● **Given text**
* * * * *
I felt the same, but then noticed that there was a recycling number on the packaging.  So I just put it in my recycle bin.

Also there are not too many FO's I order from BB.  So the 2 or 3 I do isn't that big of a deal since it can be recycled.

I really hate Styrofoam peanuts.  Sure I can take them to the UPS store.  but til then they are all over the place in my house.  Grrr.


----------



## shunt2011 (Dec 13, 2015)

WSP uses peanuts which makes me crazy. They go everywhere. However, I would rather my package arrive undamaged than have a mess   I really like those that use paper or even the inflated air pouches or even bubble wrap.


----------



## dibbles (Dec 13, 2015)

I don't know where you are with your Lye Guy order, but when I ordered from him, it shipped quickly. I'd contact him if you still haven't received it (or at least a shipping notice).
* * * * *
● **Raw data**
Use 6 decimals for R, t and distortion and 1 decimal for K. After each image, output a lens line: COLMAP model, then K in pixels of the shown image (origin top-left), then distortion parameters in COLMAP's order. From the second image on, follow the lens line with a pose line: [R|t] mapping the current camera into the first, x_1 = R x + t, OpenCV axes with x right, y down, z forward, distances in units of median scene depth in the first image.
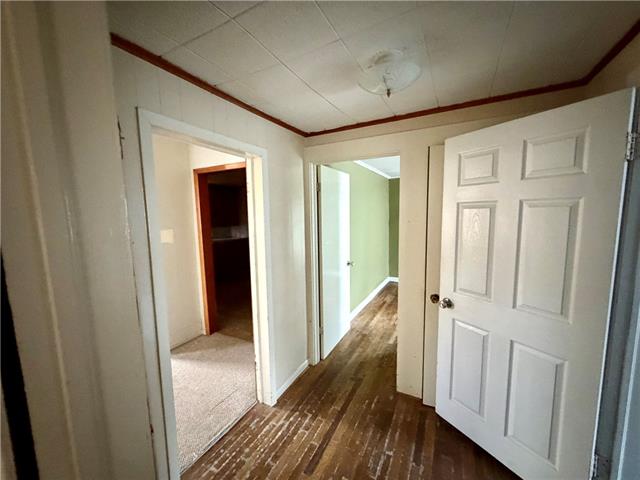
lens RADIAL K [[255.8, 0, 316.0], [0, 255.8, 240.2], [0, 0, 1]] dist [0.001368, 0.000300]
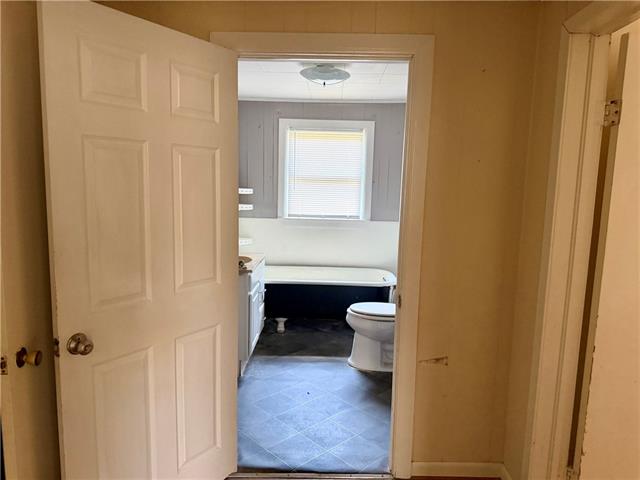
lens RADIAL K [[456.4, 0, 320.0], [0, 456.4, 240.0], [0, 0, 1]] dist [-0.003341, -0.001453]
pose [[-0.451665, -0.113622, 0.884923, -0.415735], [0.082566, 0.982278, 0.168264, -0.054802], [-0.888359, 0.149063, -0.434279, 0.909590]]
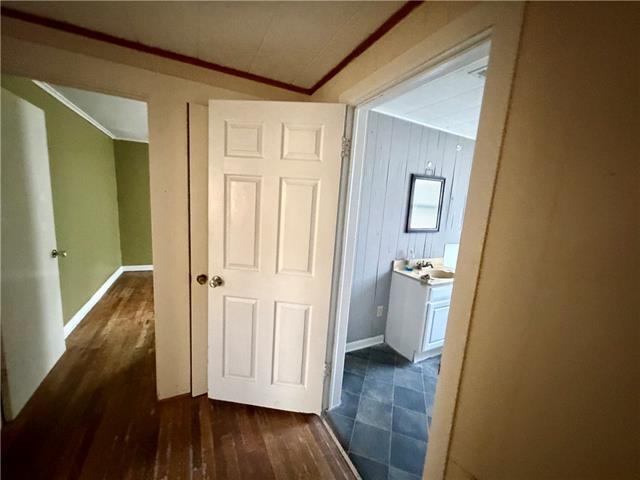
* * * * *
● **The problem**
Continue the forum thread about packing materials and supplier shipping, starting after its last post.

● **Answer section**
I ordered from Mad Oils and it just got here yesterday. They sent an email before it shipped saying they were sorry they were caught off guard with the number of orders that came in on Black Friday and thought all would be shipped within the following few days. Another apology note in the box when it arrived. I wasn't in a hurry for the order, and appreciated the customer service.

I ordered from Nurture on Small Business Saturday and my order shipped the same day. They were ready!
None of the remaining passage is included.